◆ YOUR OBJECTIVE
Reproduce the rows below verbatim, starting with the first line and ending with the line containing "would again be a spoiler". Include both of those lines.

◆ RECORD SET
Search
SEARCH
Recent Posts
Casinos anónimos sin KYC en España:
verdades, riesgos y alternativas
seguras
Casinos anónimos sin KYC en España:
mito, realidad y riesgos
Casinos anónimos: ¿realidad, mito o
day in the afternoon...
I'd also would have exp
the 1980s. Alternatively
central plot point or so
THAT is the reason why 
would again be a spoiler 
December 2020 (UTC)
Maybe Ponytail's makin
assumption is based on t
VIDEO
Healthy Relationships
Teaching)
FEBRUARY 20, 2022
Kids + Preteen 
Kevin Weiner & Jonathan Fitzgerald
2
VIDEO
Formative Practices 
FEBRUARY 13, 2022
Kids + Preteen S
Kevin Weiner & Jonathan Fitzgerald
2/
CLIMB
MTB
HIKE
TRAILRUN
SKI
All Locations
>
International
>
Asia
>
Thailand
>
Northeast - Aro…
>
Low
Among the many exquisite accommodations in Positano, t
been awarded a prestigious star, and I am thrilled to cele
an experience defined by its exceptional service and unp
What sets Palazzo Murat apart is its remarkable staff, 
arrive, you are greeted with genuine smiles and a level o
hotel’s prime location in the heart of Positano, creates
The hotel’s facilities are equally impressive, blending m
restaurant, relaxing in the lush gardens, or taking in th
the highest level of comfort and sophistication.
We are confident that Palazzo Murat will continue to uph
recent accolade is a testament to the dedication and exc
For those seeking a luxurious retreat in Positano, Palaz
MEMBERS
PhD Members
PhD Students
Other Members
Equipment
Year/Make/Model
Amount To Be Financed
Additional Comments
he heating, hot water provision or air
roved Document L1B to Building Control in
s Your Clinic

◆ YOUR SOLUTION
Search
SEARCH
Recent Posts
Casinos anónimos sin KYC en España:
verdades, riesgos y alternativas
seguras
Casinos anónimos sin KYC en España:
mito, realidad y riesgos
Casinos anónimos: ¿realidad, mito o
day in the afternoon...
I'd also would have exp
the 1980s. Alternatively
central plot point or so
THAT is the reason why 
would again be a spoiler 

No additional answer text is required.